Dalam kesaksiannya, Fidiansjah menyampaikan jika Ratna Sarumapet adalah satu diantaranya pasiennya mulai sejak 2017 saat kemarin.

Ratna Sarumpaet didampingi anaknya ada ke klinik di daerah Pejompongan, Jakarta Pusat. Masa itu, Ratna cuma bawa resep yang diberi dokter Rumah Sakit Pusat Angkatan Darat (RSPAD) Gatot Soebroto. Selanjutnya, dibuatkan resep yang baru.

” Saat ada sama saya itu sebab obat yang telah diperoleh di RSPAD butuh kesinambungan. Sebab waktu itu dokter yang biasa memberi tidak dapat memberi obat, ” kata Fidiansjah.

Fidiansjah mengkategorikan Ratna Sarumpaet jadi pasien stres yang termonitor sebab teratur mengkonsumsi obat antidepresan.

” Obat antidepresan buat stabilitas pada pasien supaya terbuat kesetimbangan. Yang terkait telah bisa obat awal kalinya perihal stres yang di alami. Sampai dapat menjaga stabilitas kegunaannya baik di sosial atau rumah tangga, ” ujarnya menuturkan.

Seterusnya, Fidiansjah menuturkan yang dimaksud stres termonitor. Menurutnya, sedikitnya ada tiga hal yang seringkali di alami pasien stres.

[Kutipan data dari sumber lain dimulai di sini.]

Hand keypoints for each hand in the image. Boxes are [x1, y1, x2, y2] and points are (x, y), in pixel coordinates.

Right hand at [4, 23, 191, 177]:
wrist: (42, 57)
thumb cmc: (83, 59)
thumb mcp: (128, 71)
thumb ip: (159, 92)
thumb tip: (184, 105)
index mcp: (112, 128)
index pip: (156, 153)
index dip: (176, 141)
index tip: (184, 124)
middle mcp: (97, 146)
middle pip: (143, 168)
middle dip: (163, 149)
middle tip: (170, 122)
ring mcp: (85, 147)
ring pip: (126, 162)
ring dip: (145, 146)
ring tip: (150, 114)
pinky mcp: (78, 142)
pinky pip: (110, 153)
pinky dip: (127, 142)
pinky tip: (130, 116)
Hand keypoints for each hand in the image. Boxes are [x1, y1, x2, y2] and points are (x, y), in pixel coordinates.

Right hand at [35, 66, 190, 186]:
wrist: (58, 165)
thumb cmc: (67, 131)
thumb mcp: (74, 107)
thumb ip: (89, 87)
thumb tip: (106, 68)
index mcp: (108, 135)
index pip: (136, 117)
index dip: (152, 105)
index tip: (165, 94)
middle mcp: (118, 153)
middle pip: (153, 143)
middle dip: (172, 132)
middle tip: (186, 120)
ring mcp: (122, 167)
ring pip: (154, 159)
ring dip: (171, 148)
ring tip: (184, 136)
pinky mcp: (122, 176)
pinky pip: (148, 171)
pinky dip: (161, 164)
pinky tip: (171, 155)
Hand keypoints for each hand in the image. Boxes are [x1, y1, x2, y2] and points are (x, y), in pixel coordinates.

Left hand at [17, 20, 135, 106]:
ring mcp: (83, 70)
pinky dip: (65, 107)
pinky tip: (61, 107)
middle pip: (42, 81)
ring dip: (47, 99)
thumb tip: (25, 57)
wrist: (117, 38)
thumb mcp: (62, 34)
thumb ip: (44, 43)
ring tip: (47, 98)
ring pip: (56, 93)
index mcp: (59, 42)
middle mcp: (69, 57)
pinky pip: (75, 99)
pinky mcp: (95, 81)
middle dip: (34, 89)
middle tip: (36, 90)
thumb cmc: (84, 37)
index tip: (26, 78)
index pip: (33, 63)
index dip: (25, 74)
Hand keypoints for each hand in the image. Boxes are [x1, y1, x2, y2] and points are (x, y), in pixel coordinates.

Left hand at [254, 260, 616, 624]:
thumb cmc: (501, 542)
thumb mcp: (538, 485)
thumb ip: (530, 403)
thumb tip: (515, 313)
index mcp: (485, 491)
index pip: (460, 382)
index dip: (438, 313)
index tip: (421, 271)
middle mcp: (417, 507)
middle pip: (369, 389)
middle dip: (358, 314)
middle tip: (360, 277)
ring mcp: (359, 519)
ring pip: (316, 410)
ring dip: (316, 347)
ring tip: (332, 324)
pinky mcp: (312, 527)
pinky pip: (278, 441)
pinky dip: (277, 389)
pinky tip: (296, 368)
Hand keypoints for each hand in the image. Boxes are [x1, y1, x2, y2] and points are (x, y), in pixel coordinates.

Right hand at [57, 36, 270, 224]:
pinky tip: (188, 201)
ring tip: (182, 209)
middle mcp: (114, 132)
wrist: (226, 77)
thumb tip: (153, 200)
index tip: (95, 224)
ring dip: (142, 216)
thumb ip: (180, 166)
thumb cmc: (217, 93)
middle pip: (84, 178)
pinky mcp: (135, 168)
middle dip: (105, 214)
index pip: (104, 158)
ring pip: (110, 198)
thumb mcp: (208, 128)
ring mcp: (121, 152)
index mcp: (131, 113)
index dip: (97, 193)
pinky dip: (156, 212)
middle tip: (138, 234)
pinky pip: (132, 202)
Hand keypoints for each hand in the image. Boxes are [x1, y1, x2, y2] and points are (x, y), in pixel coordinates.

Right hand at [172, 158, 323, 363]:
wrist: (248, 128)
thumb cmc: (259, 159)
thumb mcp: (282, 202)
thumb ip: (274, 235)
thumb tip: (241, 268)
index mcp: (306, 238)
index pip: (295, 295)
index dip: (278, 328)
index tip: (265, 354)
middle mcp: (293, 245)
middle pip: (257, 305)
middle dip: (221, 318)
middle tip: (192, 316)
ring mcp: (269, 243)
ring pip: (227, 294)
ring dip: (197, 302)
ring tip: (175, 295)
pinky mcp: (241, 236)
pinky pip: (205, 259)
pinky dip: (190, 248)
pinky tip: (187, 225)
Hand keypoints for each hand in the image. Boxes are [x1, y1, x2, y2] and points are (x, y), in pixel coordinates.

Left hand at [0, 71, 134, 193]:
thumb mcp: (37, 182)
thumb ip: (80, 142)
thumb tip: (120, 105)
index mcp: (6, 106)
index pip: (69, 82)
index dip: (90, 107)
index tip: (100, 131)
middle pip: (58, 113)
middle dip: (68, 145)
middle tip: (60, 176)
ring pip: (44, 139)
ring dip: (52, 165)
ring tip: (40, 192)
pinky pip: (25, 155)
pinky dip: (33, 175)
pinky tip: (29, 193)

Pertama, rasa sedih begitu tergantung pada keadaan. Ke dua, tersangkut fungsi fungsi psikomotorik. Orang stres dapat menarik diri, tidak semangat, serta tidak mengerjakan aktivitas yang biasa dilaksanakan.

Ke-3, timbulnya keluhan-keluhan biologis. ” Itu semua tidak berlangsung pada Ratna Sarumpaet. Itu punya arti termonitor, ” jelas ia.

4. Fakta Ratna Berbohong
Terkecuali itu, dalam kesaksiannya, Fidiansjah mengatakan peluang pemicu Ratna Sarumpaet berbohong. Ia menyangka, kebohongan Ratna didorong rasa tidak suka pada hasil operasi plastik atau oplas di wajah yang dia tekuni.

” Operasi kan jadi lebih cantik, lebih fresh, dan seterusnya. Bila tidak pas, maka bisa bereaksi. Serta reaksinya dapat tergantung pada situasi individu waktu itu, ” papar Fidiansjah.

Pada persidangan ini, pengacara Ratna sudah sempat melemparkan pertanyaan pada Fidiansjah berkaitan aksi yang dilaksanakan clientnya dalam kurun waktu tanggal 20 sampai 24 September 2018.

” Ia (Ratna) berbohong, merekayasa. Apa itu termasuk juga stres termonitor barusan, ” bertanya salah seseorang pengacara terdakwa.

Fidiansjah menjawab jika depersi serta resah begitu tidak serupa. Stres berlangsung sebab tak dapat lupakan hal yang berlangsung. Sesaat resah, tidak dapat menghadapi hal yang belum berlangsung.

” Sampai stres yang konsumen kami (rasakan) yaitu dengan situasi saat lalunya. Suaminya sakit dan seterusnya. Termasuk juga apa yang berlangsung waktu operasi dengan fakta yang berlainan itu dapat mengundang kegonjangan, ” papar Fidiansjah.